EDITORIAL: By saying something when you see something you help domestic violence victims
You can’t ignore the senseless heartbreak the Kirkersville tragedy brought upon that community. Even if you don’t live there, you can see the pain in the faces and voices of the people.
Collectively we mourn the tragic loss of a police chief who will not experience the birth of his seventh child; for a nurse’s aide who was celebrated for her kindness and generosity; and for the nurse whose smile could light up a room but whose troubled relationship with the killer ended in the tragedy she too often predicted in police reports.
The investigations into how this was allowed to happen have begun. And while those are absolutely appropriate and changes must be made to better protect victims from violence, we have a simpler plea.
If you see something say something. Or looked at in the reverse, secrets keep us sick.
Domestic violence is an ugly crime, and it is on all of us to be aware of its signs and to be unafraid to speak up. Victims should be encouraged to go to the police, press charges and seek shelter and protection, but they can’t be expected to do this alone.

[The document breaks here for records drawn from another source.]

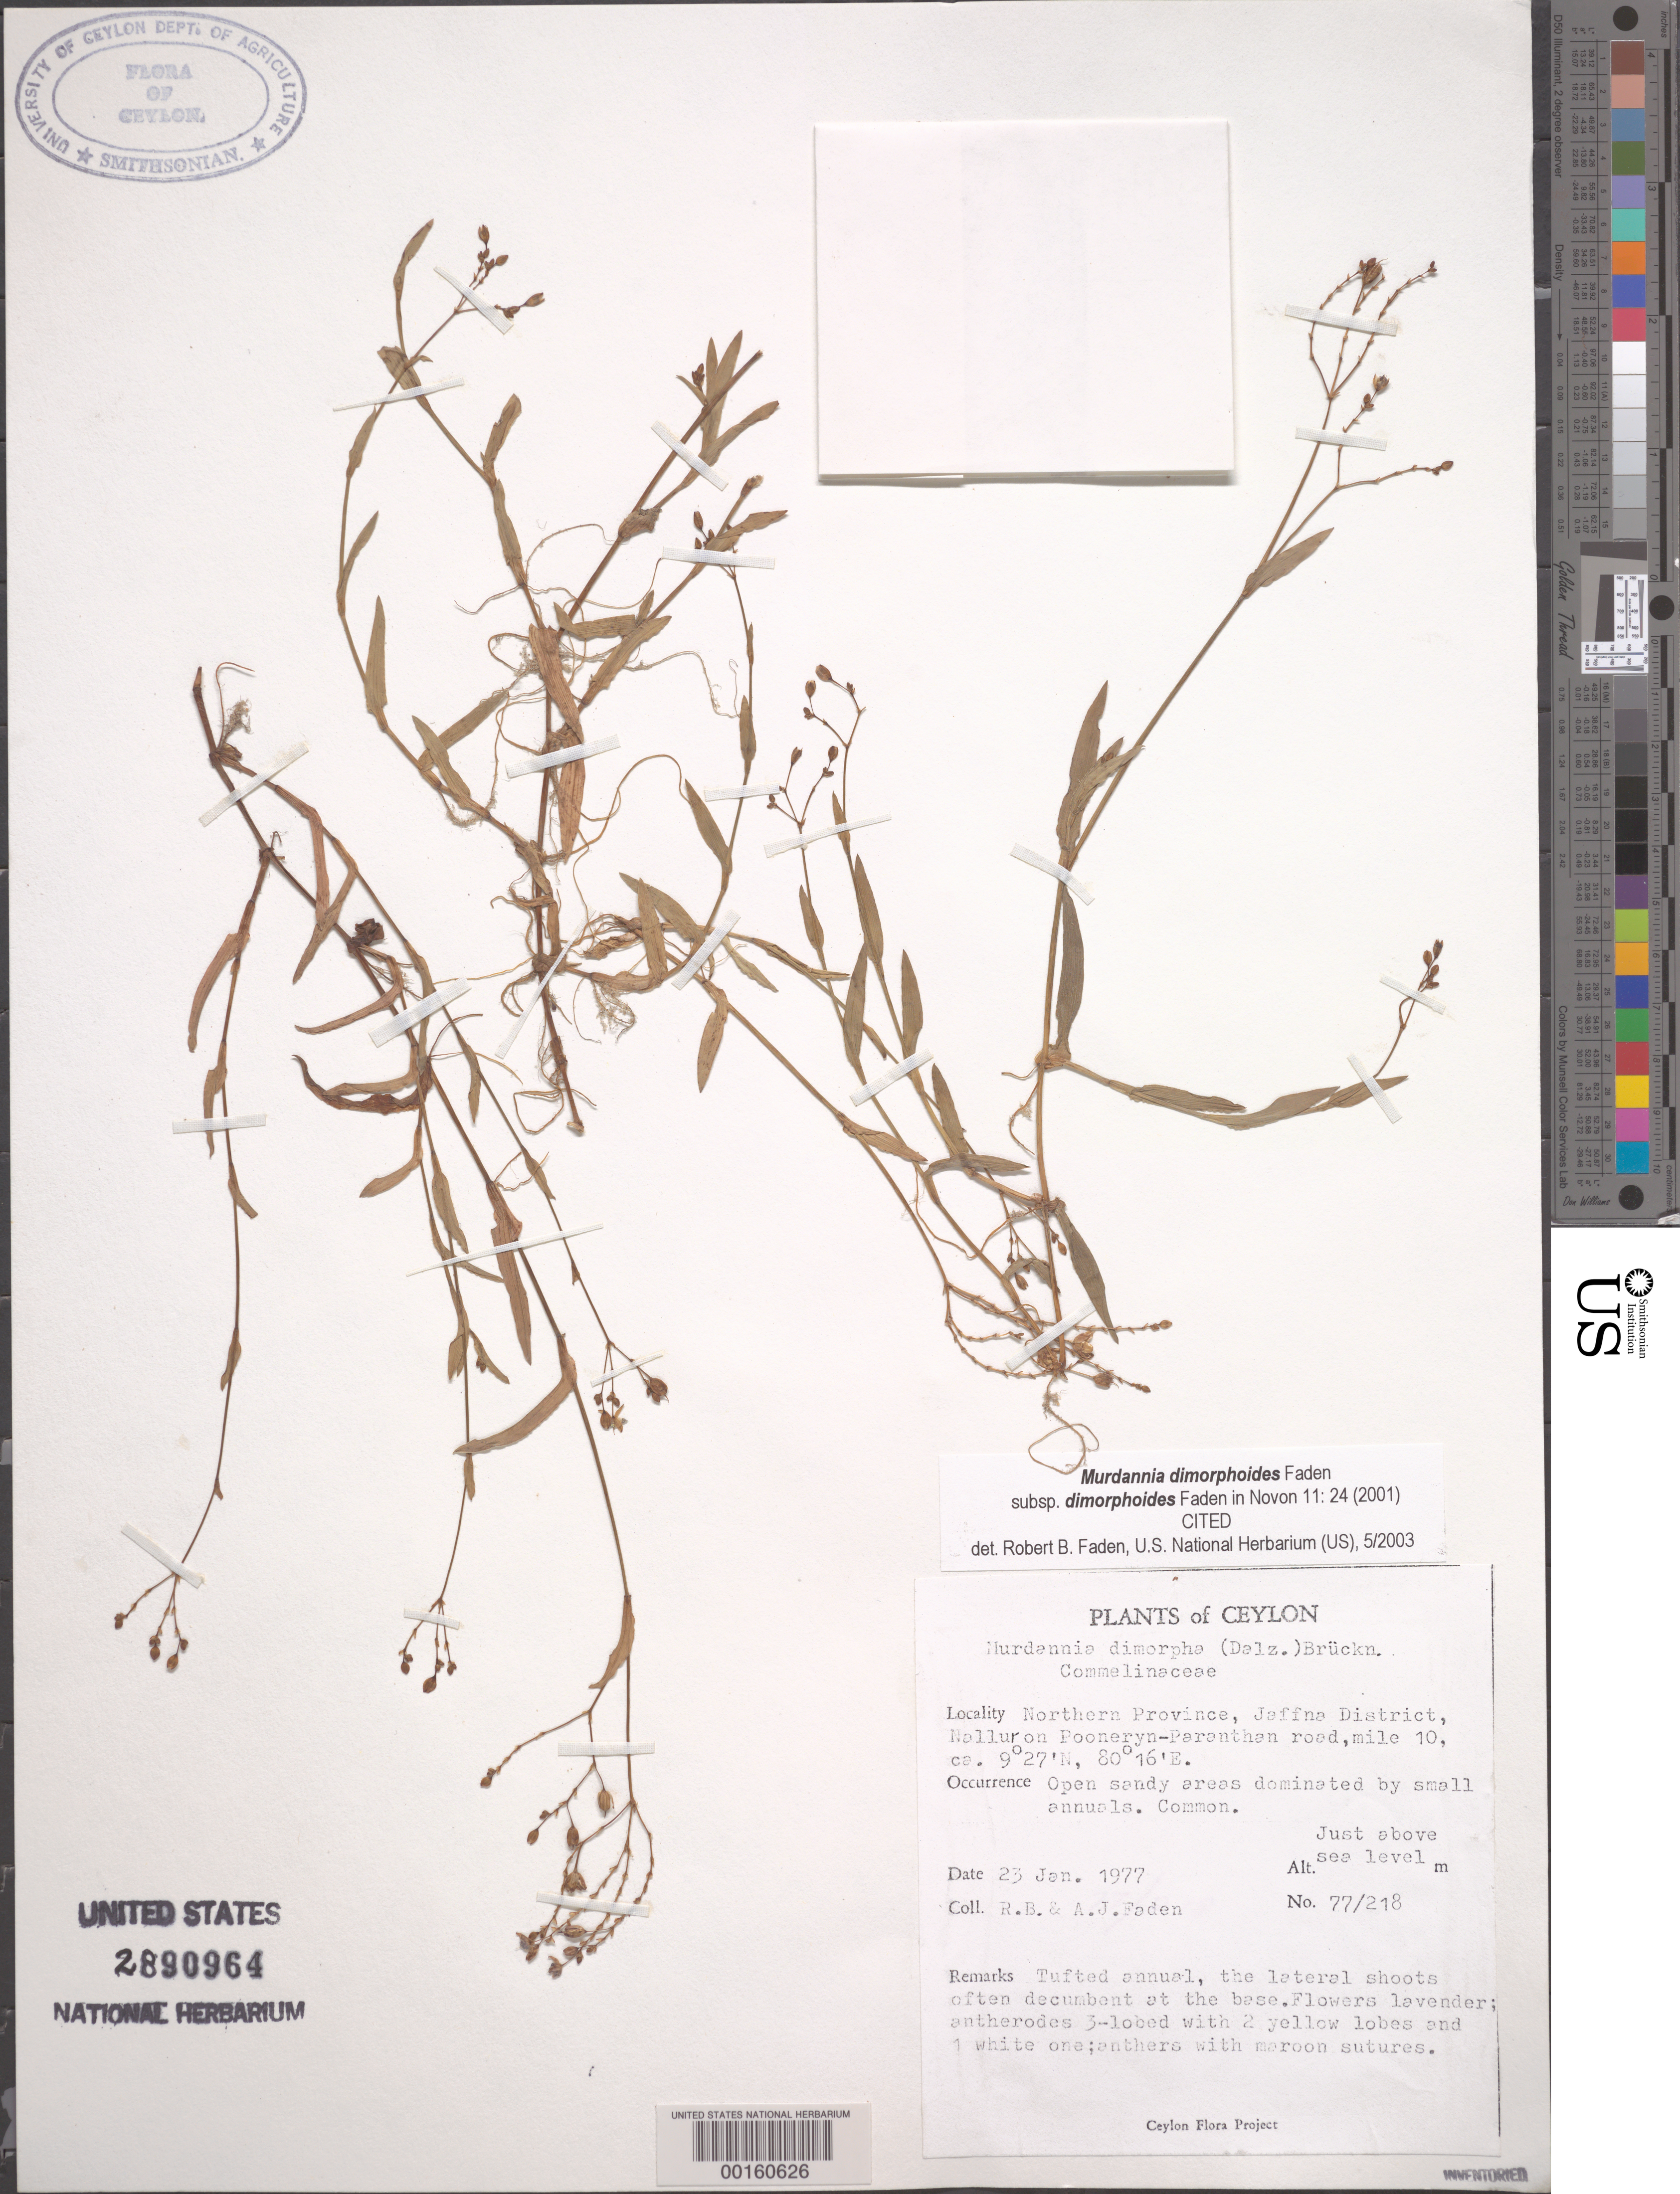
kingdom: Plantae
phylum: Tracheophyta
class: Liliopsida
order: Commelinales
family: Commelinaceae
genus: Murdannia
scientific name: Murdannia dimorphoides subsp. dimorphoides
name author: Faden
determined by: Faden, Robert B., (US), Smithsonian Institution - National Museum of Natural History (UNITED STATES)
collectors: R. B. Faden & A. J. Faden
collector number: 77/218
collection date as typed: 23 Jan 1977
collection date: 1977-01-23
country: Sri Lanka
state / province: Northern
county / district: Jaffna Dist.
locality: Nallur, on pooneryn-paranthan road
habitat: Roadside; open sandy areas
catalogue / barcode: US 2890964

How many of us have ever faced a situation where we literally fear for our life? This is the situation victims of domestic violence face: going to police could trigger a murderous rage but not going to police will only allow the abuse to continue and get worse.
So it is understandable that with the trauma the victims suffer, they may plea for leniency for their attacker out of fear for their lives or that of a loved one. That is why it is on us to be their champions.
Police, judges and other in law enforcement must know why a victim may be trying to dismiss charges against their attackers and work to build a case regardless. Lawmakers must close the loophole that let a man convicted of three domestic violence charges in one day face only misdemeanors.
And most importantly, we as everyday residents must speak up. Report domestic abuse to police, convince a victim to seek help and critically be with them. Go to the police department with them, take them to a shelter.
In Fairfield County, The Lighthouse offers free, confidential housing and other resources to victims. To get help, call 740-687-4423.
Professionals encourage people who may feel squeamish to simply say, “I’m worried about your safety,” as a way to begin the dialogue.
And equally as important, keep the lines of communication open even if the victim acts in ways you may not approve. People suffering in abusive relationships need us to not give up hope but to keep engaged and offer support.
You don’t need to be an expert to help, but you do need to care.